Copy the items word for word, starting at the very first line and stopping after the line that contains "Personnaliser mon tarif".

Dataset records
____________
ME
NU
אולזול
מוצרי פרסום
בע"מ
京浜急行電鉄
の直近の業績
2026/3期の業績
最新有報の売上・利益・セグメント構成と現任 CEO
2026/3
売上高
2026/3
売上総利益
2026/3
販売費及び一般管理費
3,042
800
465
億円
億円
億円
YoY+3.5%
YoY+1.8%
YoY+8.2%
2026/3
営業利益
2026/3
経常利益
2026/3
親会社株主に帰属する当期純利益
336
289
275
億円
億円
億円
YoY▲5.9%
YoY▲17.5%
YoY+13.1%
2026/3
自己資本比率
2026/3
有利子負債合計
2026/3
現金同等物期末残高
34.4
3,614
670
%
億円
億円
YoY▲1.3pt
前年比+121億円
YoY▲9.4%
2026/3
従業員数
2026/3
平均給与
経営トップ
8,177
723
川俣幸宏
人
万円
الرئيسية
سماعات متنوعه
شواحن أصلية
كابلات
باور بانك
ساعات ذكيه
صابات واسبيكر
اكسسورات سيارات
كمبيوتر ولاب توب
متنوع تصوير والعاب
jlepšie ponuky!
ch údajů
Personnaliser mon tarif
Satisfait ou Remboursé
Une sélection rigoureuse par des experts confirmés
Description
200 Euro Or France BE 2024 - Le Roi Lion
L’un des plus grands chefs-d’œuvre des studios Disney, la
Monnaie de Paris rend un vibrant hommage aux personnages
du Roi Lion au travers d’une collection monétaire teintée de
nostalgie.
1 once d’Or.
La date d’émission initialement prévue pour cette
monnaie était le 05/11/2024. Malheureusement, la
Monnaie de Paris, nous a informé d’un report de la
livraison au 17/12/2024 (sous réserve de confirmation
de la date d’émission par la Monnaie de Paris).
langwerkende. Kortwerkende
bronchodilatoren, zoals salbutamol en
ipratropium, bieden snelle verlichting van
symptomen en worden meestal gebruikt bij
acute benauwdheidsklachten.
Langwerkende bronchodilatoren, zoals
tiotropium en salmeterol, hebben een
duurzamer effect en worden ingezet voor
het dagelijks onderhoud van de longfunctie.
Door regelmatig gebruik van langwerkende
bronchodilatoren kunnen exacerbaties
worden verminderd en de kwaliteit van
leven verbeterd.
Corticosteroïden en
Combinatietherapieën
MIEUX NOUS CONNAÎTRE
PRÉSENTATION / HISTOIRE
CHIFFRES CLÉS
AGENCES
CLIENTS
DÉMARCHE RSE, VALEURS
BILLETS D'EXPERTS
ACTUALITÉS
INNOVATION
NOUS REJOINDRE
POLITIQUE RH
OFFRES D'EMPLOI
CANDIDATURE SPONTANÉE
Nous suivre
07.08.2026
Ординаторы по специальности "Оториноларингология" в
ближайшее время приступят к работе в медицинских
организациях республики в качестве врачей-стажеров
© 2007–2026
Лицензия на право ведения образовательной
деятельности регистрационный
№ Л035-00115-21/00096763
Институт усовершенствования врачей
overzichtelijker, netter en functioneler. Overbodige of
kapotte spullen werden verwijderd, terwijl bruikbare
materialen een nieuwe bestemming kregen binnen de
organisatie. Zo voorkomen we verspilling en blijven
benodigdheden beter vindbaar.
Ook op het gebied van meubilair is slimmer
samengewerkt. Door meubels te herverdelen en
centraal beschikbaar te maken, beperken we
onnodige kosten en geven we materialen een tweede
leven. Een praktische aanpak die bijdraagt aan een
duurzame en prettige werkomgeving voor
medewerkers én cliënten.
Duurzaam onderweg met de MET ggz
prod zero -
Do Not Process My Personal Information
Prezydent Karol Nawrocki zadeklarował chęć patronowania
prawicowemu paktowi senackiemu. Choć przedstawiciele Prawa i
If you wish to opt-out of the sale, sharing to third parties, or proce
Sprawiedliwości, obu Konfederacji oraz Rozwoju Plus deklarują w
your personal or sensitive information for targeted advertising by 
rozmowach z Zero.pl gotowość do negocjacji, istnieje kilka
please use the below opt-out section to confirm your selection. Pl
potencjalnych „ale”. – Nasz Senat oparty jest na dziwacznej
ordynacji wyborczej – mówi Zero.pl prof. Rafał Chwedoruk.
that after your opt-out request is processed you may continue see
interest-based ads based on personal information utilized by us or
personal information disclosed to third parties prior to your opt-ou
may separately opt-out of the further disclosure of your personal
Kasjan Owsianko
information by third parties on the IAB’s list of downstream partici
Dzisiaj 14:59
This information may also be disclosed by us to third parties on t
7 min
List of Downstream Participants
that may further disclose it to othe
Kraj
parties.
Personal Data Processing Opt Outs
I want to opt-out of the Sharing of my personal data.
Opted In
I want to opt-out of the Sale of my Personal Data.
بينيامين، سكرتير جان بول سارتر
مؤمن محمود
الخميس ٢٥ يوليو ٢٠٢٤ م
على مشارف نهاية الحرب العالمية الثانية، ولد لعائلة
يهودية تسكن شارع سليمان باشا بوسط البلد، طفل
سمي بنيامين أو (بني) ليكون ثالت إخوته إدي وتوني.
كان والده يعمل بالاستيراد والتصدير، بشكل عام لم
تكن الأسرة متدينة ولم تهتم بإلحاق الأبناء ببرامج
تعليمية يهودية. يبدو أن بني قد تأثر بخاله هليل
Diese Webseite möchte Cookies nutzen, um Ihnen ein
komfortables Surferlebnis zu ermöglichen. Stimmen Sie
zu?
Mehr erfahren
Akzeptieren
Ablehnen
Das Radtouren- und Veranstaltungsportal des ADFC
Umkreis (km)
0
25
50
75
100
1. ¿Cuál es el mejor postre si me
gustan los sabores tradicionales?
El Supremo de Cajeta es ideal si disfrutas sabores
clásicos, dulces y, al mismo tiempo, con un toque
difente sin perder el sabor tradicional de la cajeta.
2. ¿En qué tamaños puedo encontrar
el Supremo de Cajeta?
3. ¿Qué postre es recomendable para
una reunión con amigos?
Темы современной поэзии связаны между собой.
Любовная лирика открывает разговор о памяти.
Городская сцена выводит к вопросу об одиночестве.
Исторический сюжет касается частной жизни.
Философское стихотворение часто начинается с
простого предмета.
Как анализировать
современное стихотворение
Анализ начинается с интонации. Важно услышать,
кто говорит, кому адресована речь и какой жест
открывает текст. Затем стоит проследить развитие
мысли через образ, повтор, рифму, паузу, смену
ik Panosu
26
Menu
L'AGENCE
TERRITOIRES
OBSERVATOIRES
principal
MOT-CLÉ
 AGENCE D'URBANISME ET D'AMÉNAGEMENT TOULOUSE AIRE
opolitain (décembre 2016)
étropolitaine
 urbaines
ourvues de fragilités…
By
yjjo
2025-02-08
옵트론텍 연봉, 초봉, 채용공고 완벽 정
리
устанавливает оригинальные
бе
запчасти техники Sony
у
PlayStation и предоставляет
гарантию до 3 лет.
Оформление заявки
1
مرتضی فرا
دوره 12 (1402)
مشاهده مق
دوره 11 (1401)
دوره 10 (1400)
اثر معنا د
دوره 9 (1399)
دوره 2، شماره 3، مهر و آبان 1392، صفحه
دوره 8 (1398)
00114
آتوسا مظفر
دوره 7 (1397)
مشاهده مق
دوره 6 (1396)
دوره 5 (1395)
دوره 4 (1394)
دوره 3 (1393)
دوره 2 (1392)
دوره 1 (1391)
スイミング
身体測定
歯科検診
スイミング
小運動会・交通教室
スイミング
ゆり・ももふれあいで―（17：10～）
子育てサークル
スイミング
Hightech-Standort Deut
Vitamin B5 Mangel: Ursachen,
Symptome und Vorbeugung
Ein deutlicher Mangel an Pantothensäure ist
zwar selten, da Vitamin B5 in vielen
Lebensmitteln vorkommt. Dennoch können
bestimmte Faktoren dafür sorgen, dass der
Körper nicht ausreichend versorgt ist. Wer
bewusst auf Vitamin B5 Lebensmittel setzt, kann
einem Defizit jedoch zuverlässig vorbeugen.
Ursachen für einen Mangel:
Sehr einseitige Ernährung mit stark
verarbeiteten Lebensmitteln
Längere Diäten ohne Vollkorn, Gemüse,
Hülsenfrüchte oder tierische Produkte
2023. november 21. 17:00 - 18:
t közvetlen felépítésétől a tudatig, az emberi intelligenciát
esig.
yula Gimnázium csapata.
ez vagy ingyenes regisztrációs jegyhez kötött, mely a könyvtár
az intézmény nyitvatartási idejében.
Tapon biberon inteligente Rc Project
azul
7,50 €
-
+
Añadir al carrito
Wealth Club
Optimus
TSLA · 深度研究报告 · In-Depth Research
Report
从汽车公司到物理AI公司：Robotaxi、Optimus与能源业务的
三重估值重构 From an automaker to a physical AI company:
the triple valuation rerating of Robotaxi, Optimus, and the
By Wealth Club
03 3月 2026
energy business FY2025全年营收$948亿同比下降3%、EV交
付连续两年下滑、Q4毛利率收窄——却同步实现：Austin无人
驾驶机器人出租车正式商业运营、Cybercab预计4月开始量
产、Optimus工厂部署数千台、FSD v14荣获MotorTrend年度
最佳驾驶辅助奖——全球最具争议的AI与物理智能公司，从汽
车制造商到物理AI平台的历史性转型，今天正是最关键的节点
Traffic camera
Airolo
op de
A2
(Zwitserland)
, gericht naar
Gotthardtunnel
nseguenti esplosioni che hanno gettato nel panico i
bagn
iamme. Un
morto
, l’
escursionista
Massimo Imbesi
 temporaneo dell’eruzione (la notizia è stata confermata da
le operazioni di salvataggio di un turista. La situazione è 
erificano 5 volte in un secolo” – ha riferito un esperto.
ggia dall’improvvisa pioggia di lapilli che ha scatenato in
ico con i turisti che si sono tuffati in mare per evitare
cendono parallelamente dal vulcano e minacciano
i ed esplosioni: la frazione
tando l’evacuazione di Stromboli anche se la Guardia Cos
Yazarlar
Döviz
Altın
____________
(Answer to this exercise):
ME
NU
אולזול
מוצרי פרסום
בע"מ
京浜急行電鉄
の直近の業績
2026/3期の業績
最新有報の売上・利益・セグメント構成と現任 CEO
2026/3
売上高
2026/3
売上総利益
2026/3
販売費及び一般管理費
3,042
800
465
億円
億円
億円
YoY+3.5%
YoY+1.8%
YoY+8.2%
2026/3
営業利益
2026/3
経常利益
2026/3
親会社株主に帰属する当期純利益
336
289
275
億円
億円
億円
YoY▲5.9%
YoY▲17.5%
YoY+13.1%
2026/3
自己資本比率
2026/3
有利子負債合計
2026/3
現金同等物期末残高
34.4
3,614
670
%
億円
億円
YoY▲1.3pt
前年比+121億円
YoY▲9.4%
2026/3
従業員数
2026/3
平均給与
経営トップ
8,177
723
川俣幸宏
人
万円
الرئيسية
سماعات متنوعه
شواحن أصلية
كابلات
باور بانك
ساعات ذكيه
صابات واسبيكر
اكسسورات سيارات
كمبيوتر ولاب توب
متنوع تصوير والعاب
jlepšie ponuky!
ch údajů
Personnaliser mon tarif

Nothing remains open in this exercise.